Copilot has graduated from a code-completion sidebar into a multi-model agent woven through GitHub's surface area — code review, Actions, issues, security. Recent releases shift model selection from user choice toward automated routing, add semantic understanding of the issues corpus, and extend the cloud agent's reach to fix failing CI jobs and apply review feedback in one click. The model lineup keeps widening (Gemini 3.5 Flash GA), but the bigger move is hiding that complexity behind verbs like 'Fix with Copilot'.

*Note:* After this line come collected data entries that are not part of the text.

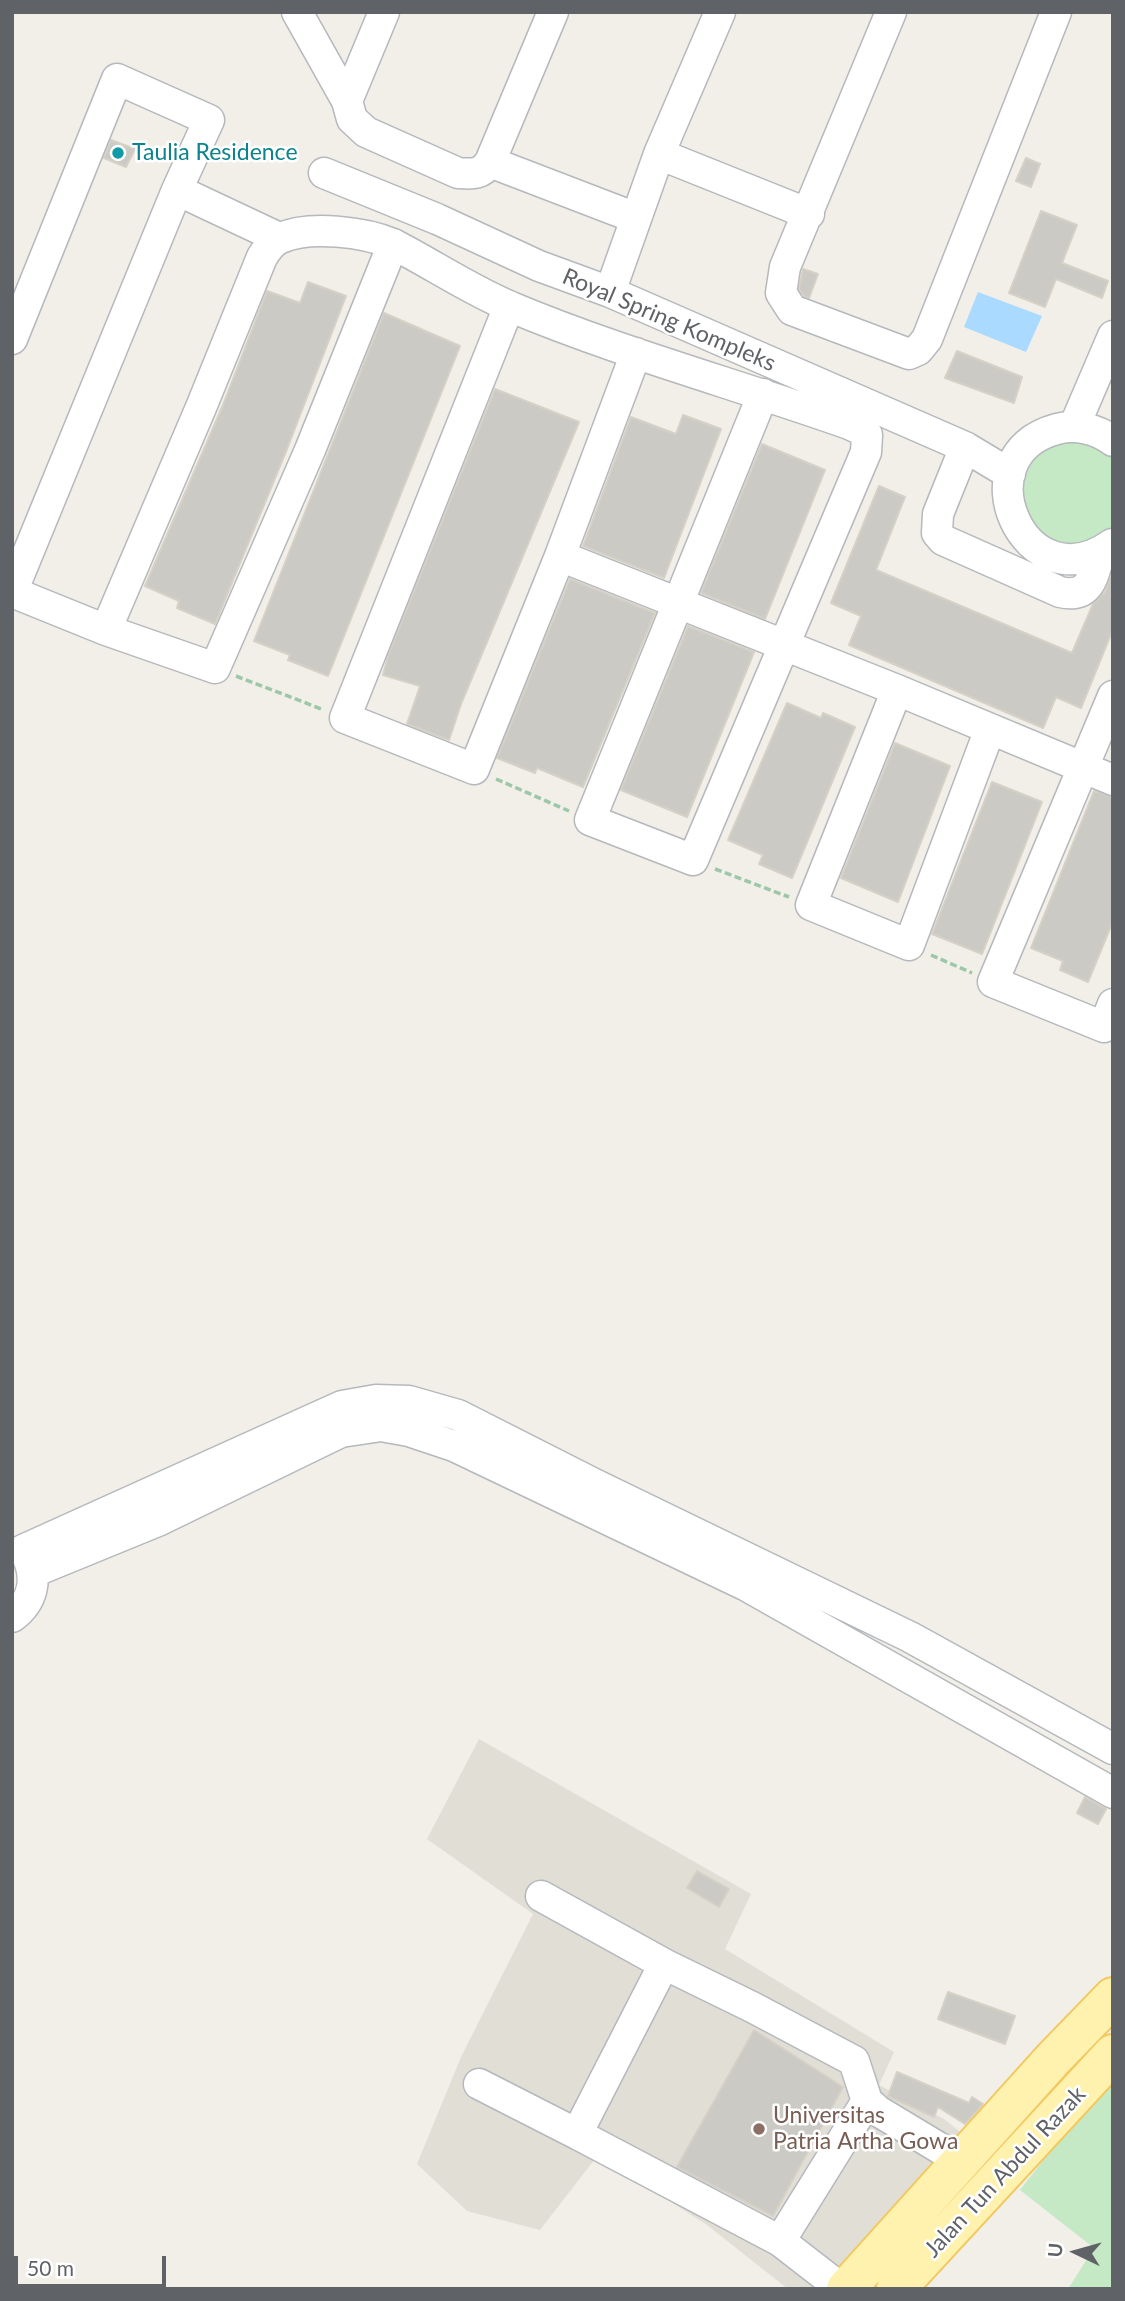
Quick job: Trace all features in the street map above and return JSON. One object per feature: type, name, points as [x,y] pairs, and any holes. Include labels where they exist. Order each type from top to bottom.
[{"type":"main road","name":"Jalan Tun Abdul Razak","points":[[844,2289],[1113,1997]]},
{"type":"main road","name":"Jalan Tun Abdul Razak","points":[[896,2289],[1113,2054]]},
{"type":"street","points":[[297,12],[347,101],[352,119],[366,132],[458,173],[473,174],[483,172],[490,162],[553,12]]},
{"type":"street","points":[[347,101],[384,12]]},
{"type":"street","points":[[589,335],[659,153],[720,12]]},
{"type":"street","points":[[891,12],[785,267],[781,293],[792,310],[909,354],[918,350],[927,339],[1056,12]]},
{"type":"street","points":[[12,339],[117,79],[209,120],[177,190],[12,593],[106,630],[215,668],[310,450],[393,244]]},
{"type":"street","points":[[659,153],[809,214]]},
{"type":"street","points":[[490,162],[636,218]]},
{"type":"street","name":"Royal Spring Kompleks","points":[[324,173],[437,219],[539,266],[607,292],[965,447],[1010,474]]},
{"type":"street","points":[[177,190],[279,238]]},
{"type":"street","points":[[106,630],[202,405],[261,257],[279,238],[291,234],[350,233],[378,237],[509,306],[636,353],[763,394],[860,429],[867,435],[868,444],[693,860],[590,820],[763,394]]},
{"type":"street","points":[[559,324],[576,280]]},
{"type":"street","points":[[509,306],[345,718],[474,769],[560,556],[636,353]]},
{"type":"street","points":[[1074,427],[1113,336]]},
{"type":"street","points":[[1106,548],[1088,556],[1063,558],[1040,550],[1021,533],[1010,511],[1008,486],[1010,474],[1021,453],[1039,436],[1050,431],[1074,427],[1097,432],[1113,442]]},
{"type":"street","points":[[965,447],[938,514],[937,533],[943,540],[1071,595],[1080,593],[1087,587],[1106,548]]},
{"type":"street","points":[[560,556],[897,690],[1113,780]]},
{"type":"street","points":[[897,690],[811,905],[909,945],[990,729]]},
{"type":"street","points":[[1113,696],[993,982],[1104,1027],[1113,1004]]},
{"type":"street","points":[[23,1555],[342,1406],[376,1400],[409,1401],[458,1415],[910,1637],[1113,1749]]},
{"type":"street","points":[[23,1555],[160,1520],[341,1432],[382,1426],[400,1429],[454,1446],[745,1585],[1113,1793]]},
{"type":"street","points":[[12,1616],[29,1600],[33,1586],[23,1555]]},
{"type":"street","points":[[541,1896],[664,1964],[854,2061],[867,2101],[878,2111],[961,2161]]},
{"type":"street","points":[[579,2135],[583,2122],[664,1964]]},
{"type":"street","points":[[479,2084],[780,2241],[844,2289]]},
{"type":"street","points":[[780,2241],[867,2101]]},
{"type":"path","points":[[215,668],[345,718]]},
{"type":"path","points":[[474,769],[590,820]]},
{"type":"path","points":[[693,860],[811,905]]},
{"type":"path","points":[[909,945],[993,982]]},
{"type":"shaded area","points":[[479,1739],[751,1894],[725,1949],[894,2052],[879,2085],[944,2119],[963,2134],[824,2289],[788,2289],[707,2225],[598,2155],[540,2230],[467,2211],[417,2164],[461,2057],[533,1914],[427,1839]]},
{"type":"green space","points":[[1058,434],[1113,451],[1113,537],[1079,553],[1041,546],[1016,518],[1029,450]]},
{"type":"green space","points":[[1113,2071],[1113,2289],[1068,2289],[1094,2248],[1020,2190]]},
{"type":"water","points":[[978,292],[1042,316],[1026,352],[964,327]]},
{"type":"building","name":"Taulia Residence","points":[[111,140],[135,149],[126,167],[104,158]]},
{"type":"building","points":[[1026,158],[1040,164],[1031,187],[1016,181]]},
{"type":"building","points":[[1041,211],[1077,225],[1062,263],[1108,281],[1102,298],[1056,279],[1045,307],[1009,293]]},
{"type":"building","points":[[803,269],[818,274],[809,298],[799,289]]},
{"type":"building","points":[[308,282],[346,296],[215,624],[177,608],[179,601],[145,586],[223,405],[267,291],[300,303]]},
{"type":"building","points":[[384,313],[460,346],[328,676],[288,660],[290,655],[254,641]]},
{"type":"building","points":[[957,351],[1022,377],[1014,403],[945,378]]},
{"type":"building","points":[[495,389],[579,422],[461,704],[449,740],[407,724],[420,686],[383,675],[388,656]]},
{"type":"building","points":[[683,415],[721,429],[664,578],[583,546],[631,417],[676,434]]},
{"type":"building","points":[[762,444],[825,470],[765,619],[701,593]]},
{"type":"building","points":[[879,486],[905,497],[876,570],[1072,653],[1093,604],[1105,592],[1113,571],[1113,629],[1081,708],[1056,697],[1043,728],[849,645],[861,616],[831,603]]},
{"type":"building","points":[[570,579],[655,613],[583,787],[537,768],[535,773],[497,758]]},
{"type":"building","points":[[688,626],[754,652],[687,817],[621,790]]},
{"type":"building","points":[[787,703],[821,718],[823,713],[855,727],[792,878],[759,864],[763,855],[728,840]]},
{"type":"building","points":[[895,743],[950,766],[898,902],[841,878]]},
{"type":"building","points":[[992,782],[1042,802],[982,954],[932,934]]},
{"type":"building","points":[[1094,791],[1113,797],[1113,921],[1088,982],[1060,970],[1063,961],[1031,948]]},
{"type":"building","points":[[1085,1797],[1106,1809],[1098,1824],[1077,1813]]},
{"type":"building","points":[[697,1871],[729,1889],[719,1907],[687,1888]]},
{"type":"building","points":[[948,1992],[1015,2016],[1005,2044],[938,2019]]},
{"type":"building","name":"Universitas Patria Artha Gowa","points":[[754,2030],[843,2087],[773,2216],[677,2167]]},
{"type":"building","points":[[897,2072],[969,2103],[972,2097],[983,2104],[965,2124],[938,2107],[934,2117],[888,2096]]},
{"type":"place","name":"Taulia Residence","points":[[118,153]]},
{"type":"place","name":"Universitas Patria Artha Gowa","points":[[759,2129]]}]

GitHub is moving the user one rung up the abstraction ladder: instead of picking models, prompts, or scopes, you delegate jobs and Copilot orchestrates underneath. Multi-vendor model support signals comfort with using the best provider per task rather than betting on one model house, while a deliberate verb consolidation ('Fix with Copilot') unifies what used to be feature-specific buttons. Auxiliary work — telemetry URL stabilization, OIDC expansion, GHAS trial flows — keeps the platform plumbing in step with that agentic push.
Expect Copilot to claim more of the actual git workflow next: autonomous PR drafting from issue context, agent-led triage built on the new semantic issues index, and broader cloud-agent coverage of the Actions and security surfaces where one-click fixes already exist. Model-choice UI is likely to keep shrinking as the auto-router takes over.